In 2010 (Narrow networks. Nice idea but no panacea) I described how some health plans were trying to hold down premiums by limiting the providers who were included. At the time I wrote that narrow networks had serious limitations that prevented them from being a very important part of the solution to health care cost pressures. I reread that post earlier this week when a reporter from New Hampshire called to discuss Harvard Pilgrim’s new narrow network plan that’s being introduced there.
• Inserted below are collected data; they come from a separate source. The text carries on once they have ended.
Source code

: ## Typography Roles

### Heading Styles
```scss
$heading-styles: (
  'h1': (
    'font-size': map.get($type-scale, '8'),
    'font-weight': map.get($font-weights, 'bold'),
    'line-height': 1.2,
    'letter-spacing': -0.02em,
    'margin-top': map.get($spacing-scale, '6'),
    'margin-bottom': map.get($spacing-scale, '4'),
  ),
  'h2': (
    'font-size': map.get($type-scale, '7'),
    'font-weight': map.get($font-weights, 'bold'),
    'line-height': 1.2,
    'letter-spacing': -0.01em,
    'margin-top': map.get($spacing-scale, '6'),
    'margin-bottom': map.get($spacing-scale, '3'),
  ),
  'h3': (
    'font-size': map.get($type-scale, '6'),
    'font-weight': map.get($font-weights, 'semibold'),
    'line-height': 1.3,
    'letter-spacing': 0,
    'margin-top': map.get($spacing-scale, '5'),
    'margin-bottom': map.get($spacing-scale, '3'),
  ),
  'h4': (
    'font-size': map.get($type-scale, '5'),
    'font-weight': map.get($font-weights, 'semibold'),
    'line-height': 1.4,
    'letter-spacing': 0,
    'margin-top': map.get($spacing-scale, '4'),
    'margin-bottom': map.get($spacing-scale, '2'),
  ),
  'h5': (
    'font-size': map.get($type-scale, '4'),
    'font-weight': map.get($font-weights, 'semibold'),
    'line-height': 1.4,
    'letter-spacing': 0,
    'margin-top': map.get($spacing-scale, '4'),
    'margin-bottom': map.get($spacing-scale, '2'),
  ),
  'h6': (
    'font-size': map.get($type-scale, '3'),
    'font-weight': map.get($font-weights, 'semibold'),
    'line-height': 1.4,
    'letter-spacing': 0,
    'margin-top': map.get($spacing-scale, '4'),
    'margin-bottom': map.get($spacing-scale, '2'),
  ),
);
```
When I did I realized that there have been enough changes in the environment that the six cautions I laid out then no longer apply to the same extent. I mentioned the patient backlash against tightly managed HMOs in the 1990s, the challenges of keeping patients in network, providers’ abilities to make up for price cuts by increasing volume, the focus on hospitals as opposed to physicians, lack of influence by national health plans in local markets, and ability of multi-region providers (like certain hospital chains) to retaliate against health plans.
While these issues are still real (especially the last two), the others are less of an issue. Why? Well, the Affordable Care Act has laid the foundation for providers to form Accountable Care Organizations for Medicare that can be equal or more effective with commercial plans, which have the power to compel their members to limit themselves to specific providers. That addresses the out-of-network issue and lack of inclusion of physician offices. The ACO structure also encourages an emphasis on quality, not just cost. And capitation and other forms of risk sharing make physicians and hospitals think twice about pumping up the volume.
By David E. Williams of the Health Business Group.